Work out how many lines of the material contain the string "Apollo"; the answer is that number only.

- - -

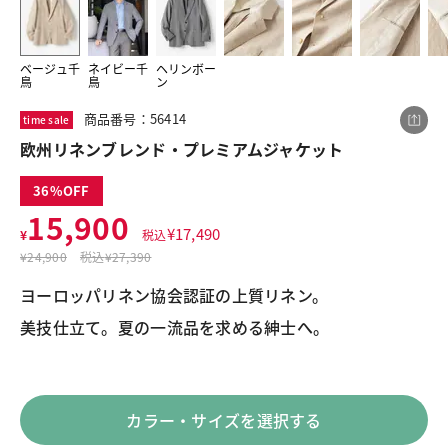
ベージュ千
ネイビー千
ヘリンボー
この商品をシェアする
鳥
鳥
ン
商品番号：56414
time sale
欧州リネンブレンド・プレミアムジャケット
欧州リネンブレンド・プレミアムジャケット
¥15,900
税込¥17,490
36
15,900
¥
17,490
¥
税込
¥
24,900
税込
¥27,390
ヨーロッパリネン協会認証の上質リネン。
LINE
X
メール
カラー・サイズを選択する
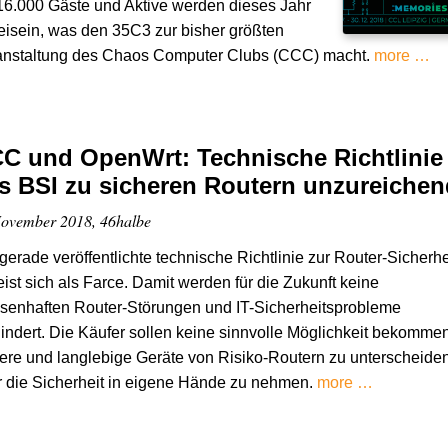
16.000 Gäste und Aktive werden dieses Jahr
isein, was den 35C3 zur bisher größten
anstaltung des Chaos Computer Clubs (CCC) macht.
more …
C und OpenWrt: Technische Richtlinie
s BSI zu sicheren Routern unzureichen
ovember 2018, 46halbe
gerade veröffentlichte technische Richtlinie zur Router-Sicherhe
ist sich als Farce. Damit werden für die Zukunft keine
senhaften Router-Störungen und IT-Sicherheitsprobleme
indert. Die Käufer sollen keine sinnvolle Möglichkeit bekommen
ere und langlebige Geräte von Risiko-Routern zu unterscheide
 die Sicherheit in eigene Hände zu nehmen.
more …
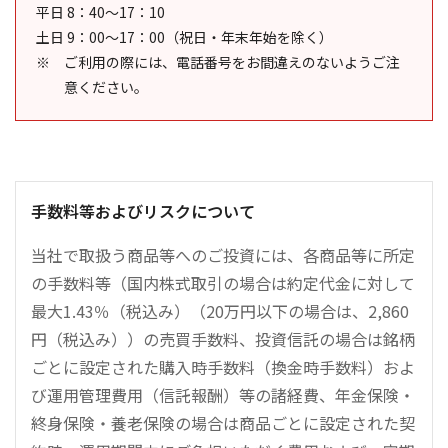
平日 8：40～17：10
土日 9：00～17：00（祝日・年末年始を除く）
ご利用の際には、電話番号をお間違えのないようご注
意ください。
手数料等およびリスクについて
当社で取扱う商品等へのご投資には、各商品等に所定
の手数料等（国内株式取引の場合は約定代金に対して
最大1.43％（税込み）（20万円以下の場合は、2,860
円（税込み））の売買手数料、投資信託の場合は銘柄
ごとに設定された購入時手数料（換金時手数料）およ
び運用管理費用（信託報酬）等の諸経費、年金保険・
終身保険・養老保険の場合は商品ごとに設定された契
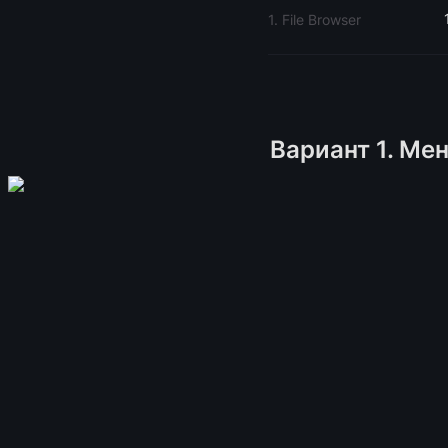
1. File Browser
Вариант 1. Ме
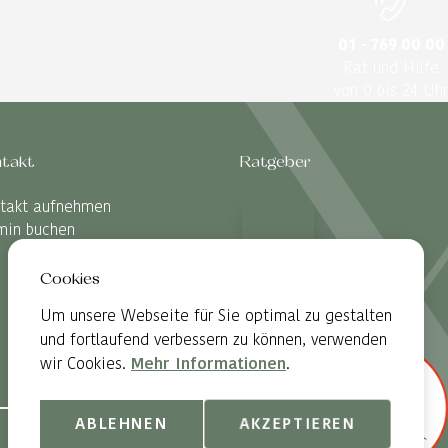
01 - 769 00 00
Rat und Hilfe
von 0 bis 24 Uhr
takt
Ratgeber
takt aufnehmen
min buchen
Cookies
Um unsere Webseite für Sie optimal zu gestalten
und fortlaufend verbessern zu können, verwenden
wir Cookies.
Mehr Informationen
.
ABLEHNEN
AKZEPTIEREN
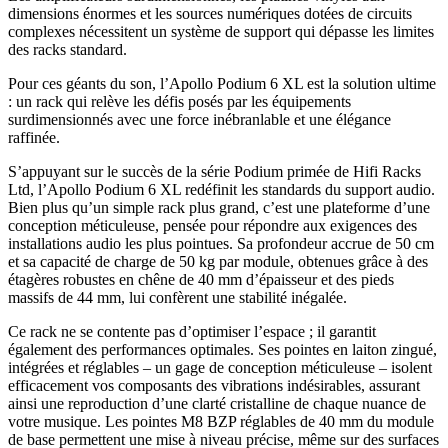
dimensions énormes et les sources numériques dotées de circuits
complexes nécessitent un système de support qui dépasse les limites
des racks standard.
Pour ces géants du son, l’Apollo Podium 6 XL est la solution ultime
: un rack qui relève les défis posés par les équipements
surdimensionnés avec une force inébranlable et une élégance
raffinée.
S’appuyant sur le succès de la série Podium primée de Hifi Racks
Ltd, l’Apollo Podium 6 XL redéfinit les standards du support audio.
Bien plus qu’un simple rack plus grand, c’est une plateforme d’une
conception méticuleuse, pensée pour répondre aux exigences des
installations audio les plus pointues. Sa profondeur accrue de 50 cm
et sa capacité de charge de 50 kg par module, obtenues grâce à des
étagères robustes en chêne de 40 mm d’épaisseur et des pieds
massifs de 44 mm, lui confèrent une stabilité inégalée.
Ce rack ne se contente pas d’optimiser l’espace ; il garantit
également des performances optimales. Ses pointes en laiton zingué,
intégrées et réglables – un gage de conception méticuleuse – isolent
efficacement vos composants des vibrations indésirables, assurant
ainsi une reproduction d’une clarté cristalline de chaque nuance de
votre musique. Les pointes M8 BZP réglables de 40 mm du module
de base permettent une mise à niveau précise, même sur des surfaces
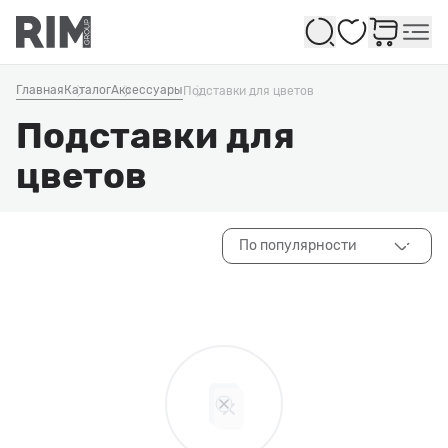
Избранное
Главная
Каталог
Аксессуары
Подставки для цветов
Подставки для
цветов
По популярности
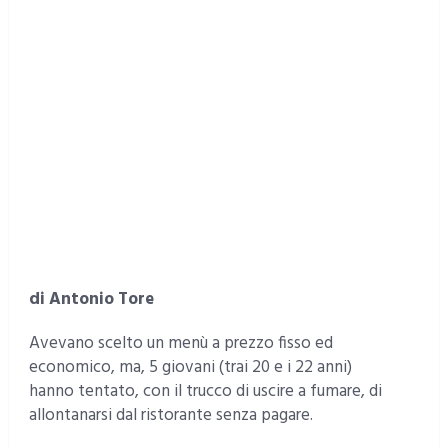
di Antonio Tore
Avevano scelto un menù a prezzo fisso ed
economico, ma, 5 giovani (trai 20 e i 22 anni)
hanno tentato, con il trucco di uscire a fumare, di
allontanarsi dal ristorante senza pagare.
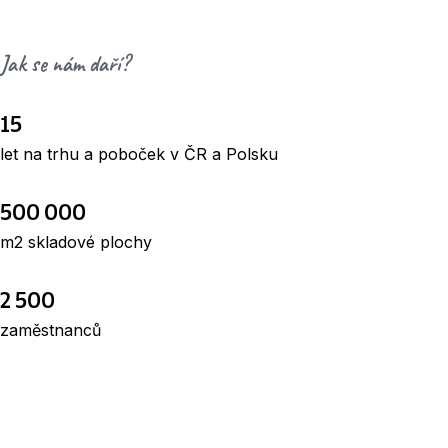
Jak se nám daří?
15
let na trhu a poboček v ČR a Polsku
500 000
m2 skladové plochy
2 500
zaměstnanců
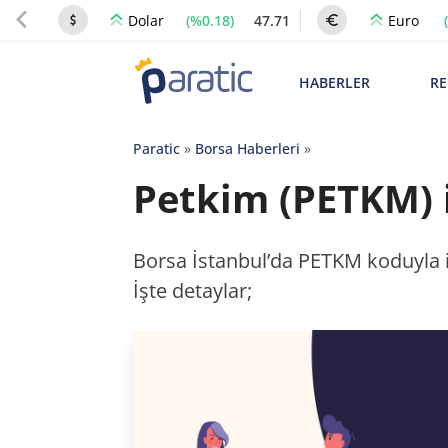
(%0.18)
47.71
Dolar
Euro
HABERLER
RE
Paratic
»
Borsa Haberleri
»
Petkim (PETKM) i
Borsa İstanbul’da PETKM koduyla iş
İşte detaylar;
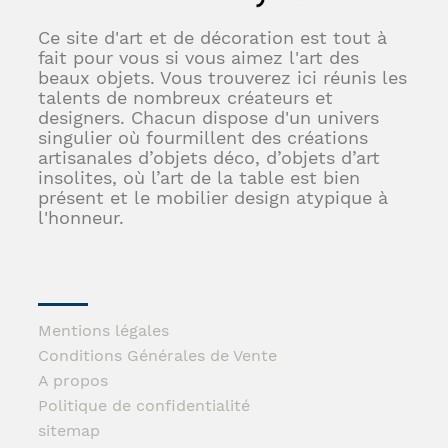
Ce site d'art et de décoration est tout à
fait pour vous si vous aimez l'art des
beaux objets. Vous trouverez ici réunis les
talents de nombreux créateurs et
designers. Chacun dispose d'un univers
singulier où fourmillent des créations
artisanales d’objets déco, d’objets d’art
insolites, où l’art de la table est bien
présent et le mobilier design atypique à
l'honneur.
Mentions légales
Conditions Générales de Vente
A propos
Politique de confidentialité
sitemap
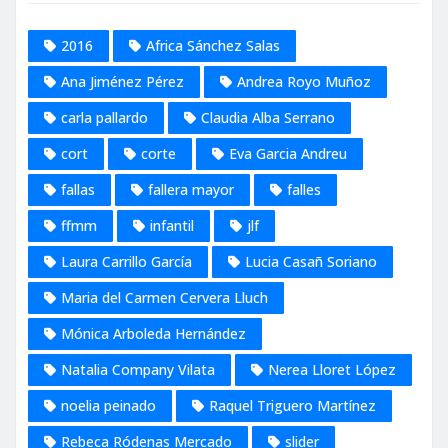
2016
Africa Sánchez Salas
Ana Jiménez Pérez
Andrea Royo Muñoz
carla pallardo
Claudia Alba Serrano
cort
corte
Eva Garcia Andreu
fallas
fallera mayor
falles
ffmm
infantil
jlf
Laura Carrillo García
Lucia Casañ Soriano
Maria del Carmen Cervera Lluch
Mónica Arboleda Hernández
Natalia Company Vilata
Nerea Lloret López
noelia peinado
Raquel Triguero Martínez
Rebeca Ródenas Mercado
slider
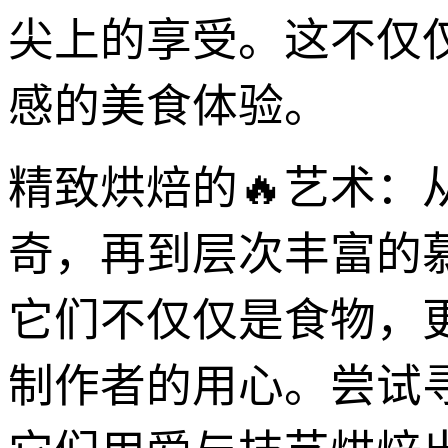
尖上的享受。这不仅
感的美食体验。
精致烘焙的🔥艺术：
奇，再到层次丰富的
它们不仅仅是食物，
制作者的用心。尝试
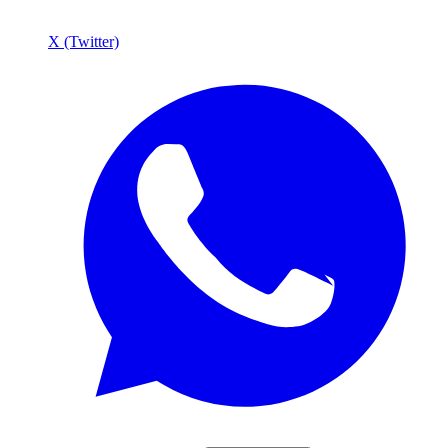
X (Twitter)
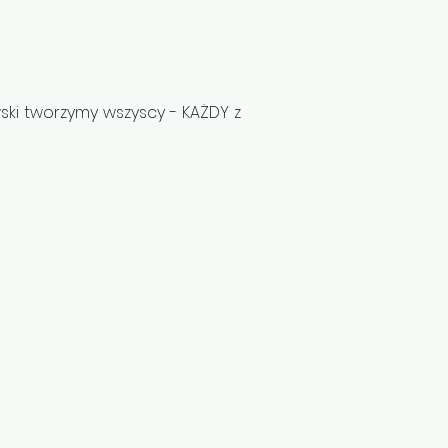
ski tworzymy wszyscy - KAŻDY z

- - -

Output below: 2